The visualization of statistical data has always existed in one form or another in science and technology. For example, diagrams are the first methods presented in R. A. Fisher's Statistical Methods for Research Workers, the 1925 book that brought statistics to many in the scientific and technical community. But with the appearance of John Tukey's pioneering 1977 book, Exploratory Data Analysis, visualization became far more concrete and effective. Since 1977, changes in computer systems have changed how we carry out visualization, but not its goals.
When a graph is made, quantitative and categorical information is encoded by a display method. Then the information is visually decoded. This visual perception is a vital link. No matter how clever the choice of the information, and no matter how technologically impressive the encoding, a visualization fails if the decoding fails. Some display methods lead to efficient, accurate decoding, and others lead to inefficient, inaccurate decoding. It is only through scientific study of visual perception that informed judgments can be made about display methods. Display methods are the main topic of The Elements of Graphing Data. The visualization methods described here make heavy use of the results of Elements and other work in graphical perception.
The reader should be familiar with basic statistics and the leastsquares method of fitting equations to data. For example, an introductory course in statistics that included the fundamentals of regression analysis would be sufficient.
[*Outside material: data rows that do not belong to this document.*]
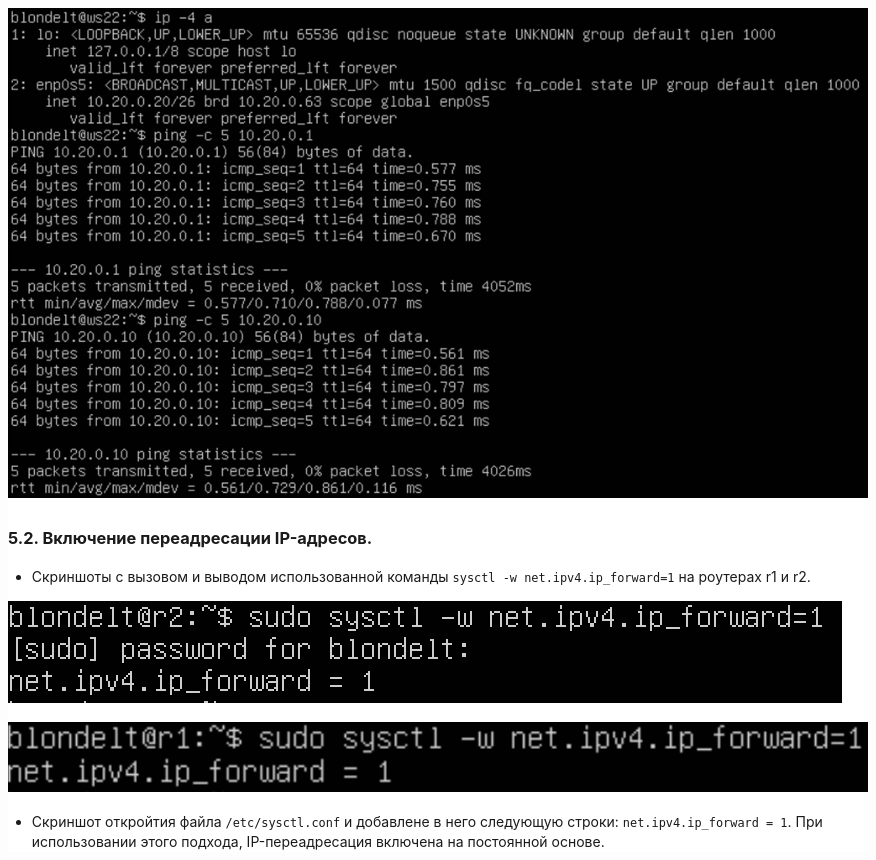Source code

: ![Иллюстрация к проекту](Screenshots/31.png)

### 5.2. Включение переадресации IP-адресов.

- Скриншоты с вызовом и выводом использованной команды `sysctl -w net.ipv4.ip_forward=1` на роутерах r1 и r2.

![Иллюстрация к проекту](Screenshots/32.png)

![Иллюстрация к проекту](Screenshots/33.png) 

- Скриншот откройтия файла `/etc/sysctl.conf` и добавлене в него следующую строки:
`net.ipv4.ip_forward = 1`. При использовании этого подхода, IP-переадресация включена на постоянной основе.
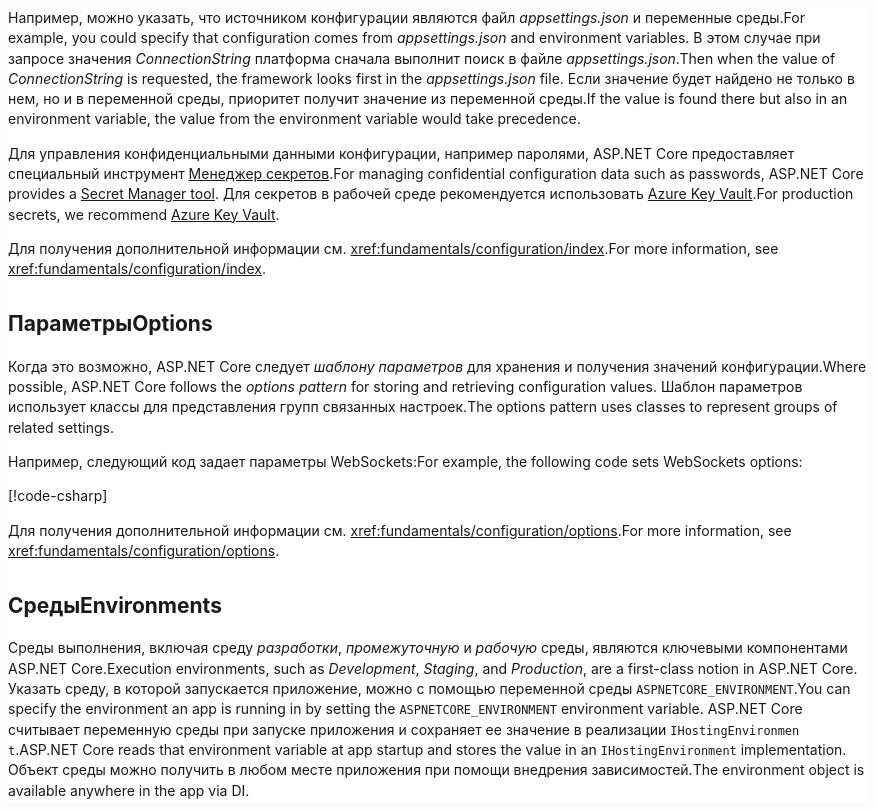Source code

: <span data-ttu-id="0c1e0-348">Например, можно указать, что источником конфигурации являются файл *appsettings.json* и переменные среды.</span><span class="sxs-lookup"><span data-stu-id="0c1e0-348">For example, you could specify that configuration comes from *appsettings.json* and environment variables.</span></span> <span data-ttu-id="0c1e0-349">В этом случае при запросе значения *ConnectionString* платформа сначала выполнит поиск в файле *appsettings.json*.</span><span class="sxs-lookup"><span data-stu-id="0c1e0-349">Then when the value of *ConnectionString* is requested, the framework looks first in the *appsettings.json* file.</span></span> <span data-ttu-id="0c1e0-350">Если значение будет найдено не только в нем, но и в переменной среды, приоритет получит значение из переменной среды.</span><span class="sxs-lookup"><span data-stu-id="0c1e0-350">If the value is found there but also in an environment variable, the value from the environment variable would take precedence.</span></span>

<span data-ttu-id="0c1e0-351">Для управления конфиденциальными данными конфигурации, например паролями, ASP.NET Core предоставляет специальный инструмент [Менеджер секретов](xref:security/app-secrets).</span><span class="sxs-lookup"><span data-stu-id="0c1e0-351">For managing confidential configuration data such as passwords, ASP.NET Core provides a [Secret Manager tool](xref:security/app-secrets).</span></span> <span data-ttu-id="0c1e0-352">Для секретов в рабочей среде рекомендуется использовать [Azure Key Vault](xref:security/key-vault-configuration).</span><span class="sxs-lookup"><span data-stu-id="0c1e0-352">For production secrets, we recommend [Azure Key Vault](xref:security/key-vault-configuration).</span></span>

<span data-ttu-id="0c1e0-353">Для получения дополнительной информации см. <xref:fundamentals/configuration/index>.</span><span class="sxs-lookup"><span data-stu-id="0c1e0-353">For more information, see <xref:fundamentals/configuration/index>.</span></span>

## <a name="options"></a><span data-ttu-id="0c1e0-354">Параметры</span><span class="sxs-lookup"><span data-stu-id="0c1e0-354">Options</span></span>

<span data-ttu-id="0c1e0-355">Когда это возможно, ASP.NET Core следует *шаблону параметров* для хранения и получения значений конфигурации.</span><span class="sxs-lookup"><span data-stu-id="0c1e0-355">Where possible, ASP.NET Core follows the *options pattern* for storing and retrieving configuration values.</span></span> <span data-ttu-id="0c1e0-356">Шаблон параметров использует классы для представления групп связанных настроек.</span><span class="sxs-lookup"><span data-stu-id="0c1e0-356">The options pattern uses classes to represent groups of related settings.</span></span>

<span data-ttu-id="0c1e0-357">Например, следующий код задает параметры WebSockets:</span><span class="sxs-lookup"><span data-stu-id="0c1e0-357">For example, the following code sets WebSockets options:</span></span>

[!code-csharp[](index/samples_snapshot/2.x/UseWebSockets.cs)]

<span data-ttu-id="0c1e0-358">Для получения дополнительной информации см. <xref:fundamentals/configuration/options>.</span><span class="sxs-lookup"><span data-stu-id="0c1e0-358">For more information, see <xref:fundamentals/configuration/options>.</span></span>

## <a name="environments"></a><span data-ttu-id="0c1e0-359">Среды</span><span class="sxs-lookup"><span data-stu-id="0c1e0-359">Environments</span></span>

<span data-ttu-id="0c1e0-360">Среды выполнения, включая среду *разработки*, *промежуточную* и *рабочую* среды, являются ключевыми компонентами ASP.NET Core.</span><span class="sxs-lookup"><span data-stu-id="0c1e0-360">Execution environments, such as *Development*, *Staging*, and *Production*, are a first-class notion in ASP.NET Core.</span></span> <span data-ttu-id="0c1e0-361">Указать среду, в которой запускается приложение, можно с помощью переменной среды `ASPNETCORE_ENVIRONMENT`.</span><span class="sxs-lookup"><span data-stu-id="0c1e0-361">You can specify the environment an app is running in by setting the `ASPNETCORE_ENVIRONMENT` environment variable.</span></span> <span data-ttu-id="0c1e0-362">ASP.NET Core считывает переменную среды при запуске приложения и сохраняет ее значение в реализации `IHostingEnvironment`.</span><span class="sxs-lookup"><span data-stu-id="0c1e0-362">ASP.NET Core reads that environment variable at app startup and stores the value in an `IHostingEnvironment` implementation.</span></span> <span data-ttu-id="0c1e0-363">Объект среды можно получить в любом месте приложения при помощи внедрения зависимостей.</span><span class="sxs-lookup"><span data-stu-id="0c1e0-363">The environment object is available anywhere in the app via DI.</span></span>
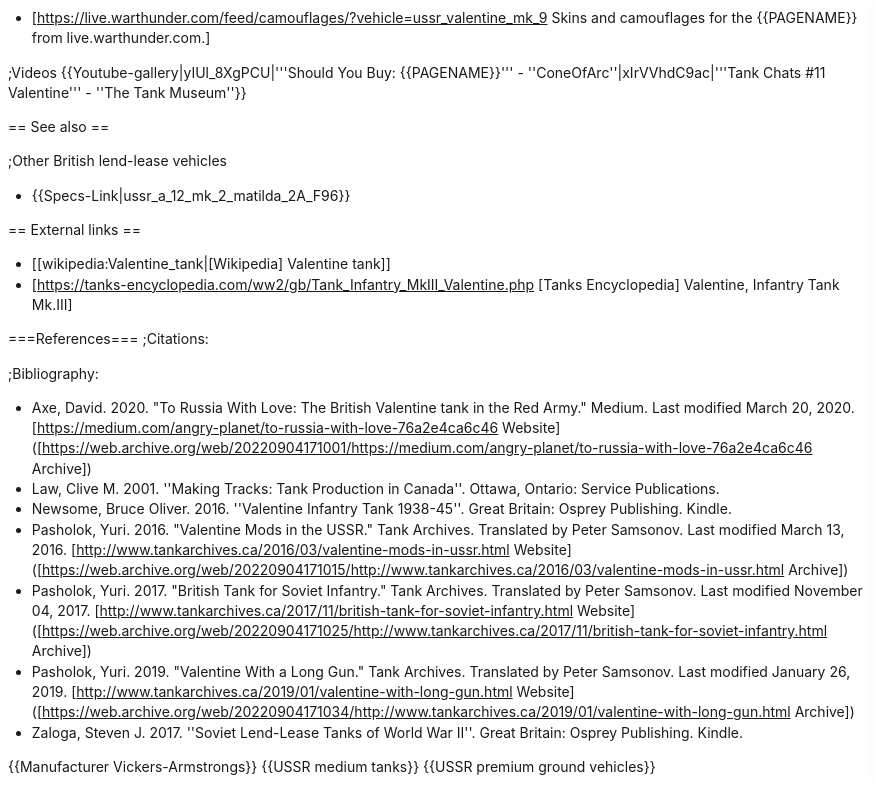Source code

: - [https://live.warthunder.com/feed/camouflages/?vehicle=ussr_valentine_mk_9 Skins and camouflages for the {{PAGENAME}} from live.warthunder.com.]

;Videos
{{Youtube-gallery|yIUl_8XgPCU|'''Should You Buy: {{PAGENAME}}''' - ''ConeOfArc''|xIrVVhdC9ac|'''Tank Chats #11 Valentine''' - ''The Tank Museum''}}

== See also ==



;Other British lend-lease vehicles

- {{Specs-Link|ussr_a_12_mk_2_matilda_2A_F96}}

== External links ==



- [[wikipedia:Valentine_tank|[Wikipedia] Valentine tank]]
- [https://tanks-encyclopedia.com/ww2/gb/Tank_Infantry_MkIII_Valentine.php <nowiki>[Tanks Encyclopedia]</nowiki> Valentine, Infantry Tank Mk.III]

===References===
;Citations:
<references />

;Bibliography:

- Axe, David. 2020. "To Russia With Love: The British Valentine tank in the Red Army." Medium. Last modified March 20, 2020. [https://medium.com/angry-planet/to-russia-with-love-76a2e4ca6c46 Website] ([https://web.archive.org/web/20220904171001/https://medium.com/angry-planet/to-russia-with-love-76a2e4ca6c46 Archive])
- Law, Clive M. 2001. ''Making Tracks: Tank Production in Canada''. Ottawa, Ontario: Service Publications.
- Newsome, Bruce Oliver. 2016. ''Valentine Infantry Tank 1938-45''. Great Britain: Osprey Publishing. Kindle.
- Pasholok, Yuri. 2016. "Valentine Mods in the USSR." Tank Archives. Translated by Peter Samsonov. Last modified March 13, 2016. [http://www.tankarchives.ca/2016/03/valentine-mods-in-ussr.html Website] ([https://web.archive.org/web/20220904171015/http://www.tankarchives.ca/2016/03/valentine-mods-in-ussr.html Archive])
- Pasholok, Yuri. 2017. "British Tank for Soviet Infantry." Tank Archives. Translated by Peter Samsonov. Last modified November 04, 2017. [http://www.tankarchives.ca/2017/11/british-tank-for-soviet-infantry.html Website] ([https://web.archive.org/web/20220904171025/http://www.tankarchives.ca/2017/11/british-tank-for-soviet-infantry.html Archive])
- Pasholok, Yuri. 2019. "Valentine With a Long Gun." Tank Archives. Translated by Peter Samsonov. Last modified January 26, 2019. [http://www.tankarchives.ca/2019/01/valentine-with-long-gun.html Website] ([https://web.archive.org/web/20220904171034/http://www.tankarchives.ca/2019/01/valentine-with-long-gun.html Archive])
- Zaloga, Steven J. 2017. ''Soviet Lend-Lease Tanks of World War II''. Great Britain: Osprey Publishing. Kindle.

{{Manufacturer Vickers-Armstrongs}}
{{USSR medium tanks}}
{{USSR premium ground vehicles}}
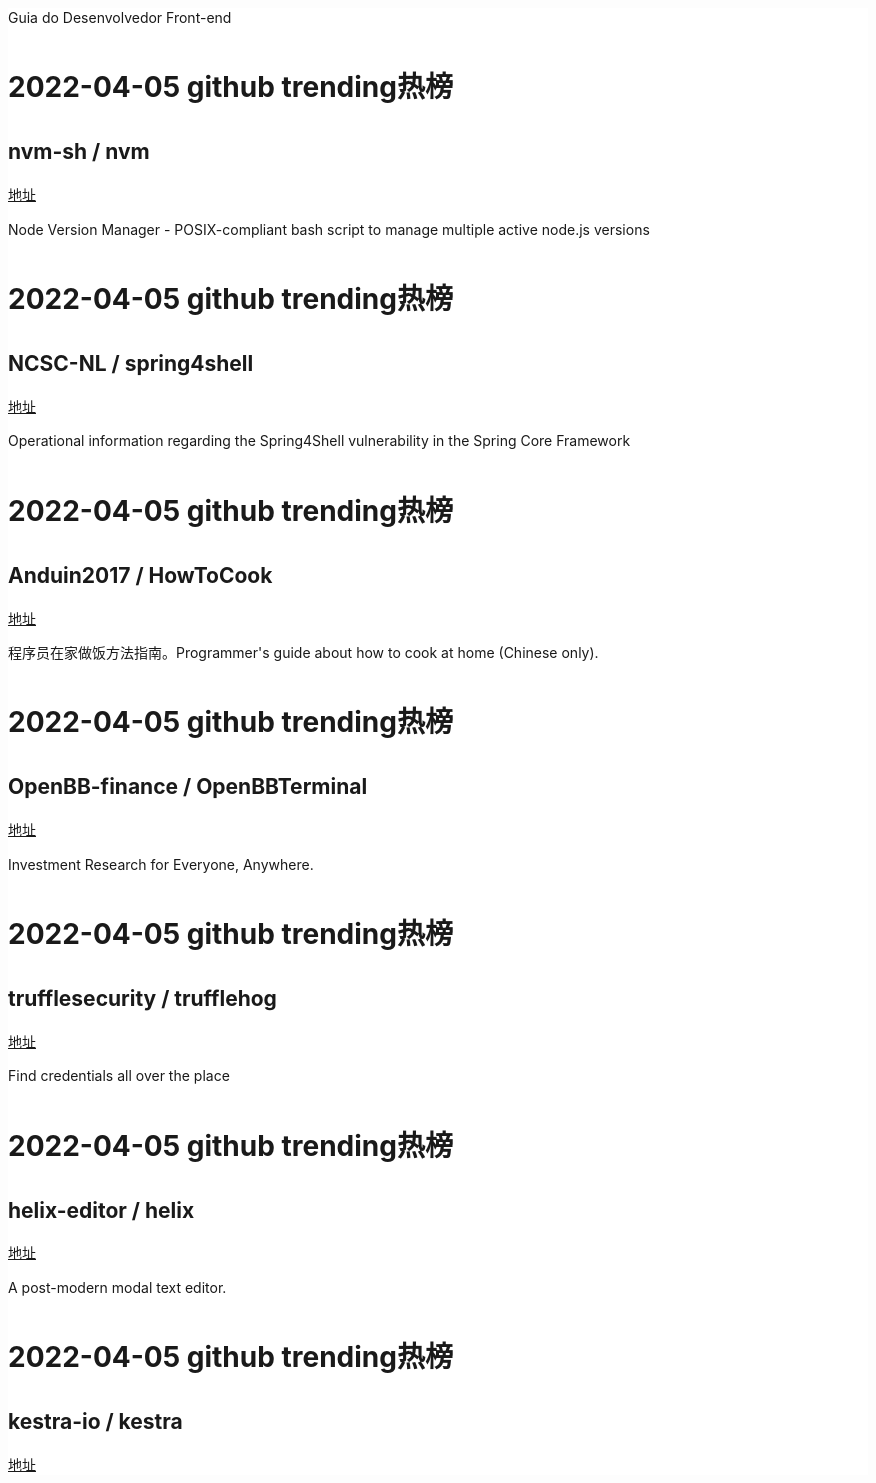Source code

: Guia do Desenvolvedor Front-end
# 2022-04-05 github trending热榜
## nvm-sh / nvm
[地址](/nvm-sh/nvm)

Node Version Manager - POSIX-compliant bash script to manage multiple active node.js versions
# 2022-04-05 github trending热榜
## NCSC-NL / spring4shell
[地址](/NCSC-NL/spring4shell)

Operational information regarding the Spring4Shell vulnerability in the Spring Core Framework
# 2022-04-05 github trending热榜
## Anduin2017 / HowToCook
[地址](/Anduin2017/HowToCook)

程序员在家做饭方法指南。Programmer's guide about how to cook at home (Chinese only).
# 2022-04-05 github trending热榜
## OpenBB-finance / OpenBBTerminal
[地址](/OpenBB-finance/OpenBBTerminal)

Investment Research for Everyone, Anywhere.
# 2022-04-05 github trending热榜
## trufflesecurity / trufflehog
[地址](/trufflesecurity/trufflehog)

Find credentials all over the place
# 2022-04-05 github trending热榜
## helix-editor / helix
[地址](/helix-editor/helix)

A post-modern modal text editor.
# 2022-04-05 github trending热榜
## kestra-io / kestra
[地址](/kestra-io/kestra)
For most purposes, the chapters need to be read in order. Material in later chapters uses tools and ideas introduced in earlier chapters. There are two exceptions to this general rule. Chapter 6, which is about multiway data, does not use material beyond Section 4.6 in Chapter 4. Also, sections of the book labeled ``For the Record'' contain details that are not necessary for understanding and using the visualization tools. The details are meant for those who want to experiment with alterations of the methods, or want to implement the methods, or simply like to take in all of the detail.